Une attaque DDoS n’a rien de subtil. Votre console de réponse aux incidents se met à clignoter comme un sapin de Noël. Des alarmes se déclenchent pour indiquer que votre réseau est à terre ou sérieusement perturbé. Les utilisateurs et les responsables des systèmes d’information vous envoient des messages paniqués pour signaler la paralysie de l’entreprise. Pendant ce temps, les questions se bousculent dans votre tête : qui s’en prend à vous ? Dne sorte de cyber-racketteur ? Un concurrent indélicat ? Des hacktivistes tentant de faire passer un message ?

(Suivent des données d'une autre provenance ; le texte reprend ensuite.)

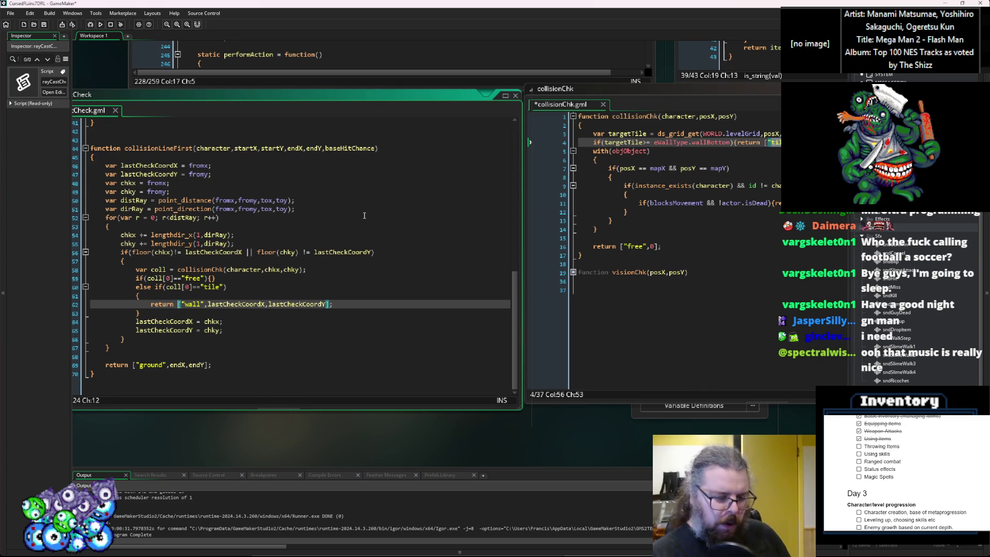
key("Down")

Or tout cela pourrait être encore plus dramatique qu’il n’y paraît à première vue. Une attaque DDoS est parfois un écran de fumée destiné à masquer des activités bien plus dommageables, telles qu’un vol ou une fraude. Pendant que vous vous escrimez à neutraliser l’attaque DDoS et à remettre en ligne les applications critiques, des cybercriminels pourraient être en train d’opérer en coulisses dans vos systèmes afin de perpétrer des actions encore plus malveillantes. Quelques exemples :

  • Des pirates ont bombardé le site Internet de The Phone House avec du trafic pendant qu’ils dérobaient les informations personnelles et bancaires de 2,4 millions de clients.
  • Le prestataire cloud Linode a récemment subi plus de 30 attaques DDoS qui avaient en définitive pour but de faire diversion pendant le piratage de comptes utilisateurs.
  • Dès 2011, des pirates ont utilisé des attaques massives par déni de service afin de détourner l’attention des équipes informatiques de Sony tandis qu’ils volaient les informations des comptes de millions de clients.
  • Le FFIEC (Federal Financial Institutions Examination Council) a alerté les banques sur l’utilisation d’attaques DDoS comme technique de diversion « par des criminels tentant de commettre des fraudes au moyen d’identifiants volés à des clients ou des employés, par exemple des virements ou autres transferts de fonds frauduleux. »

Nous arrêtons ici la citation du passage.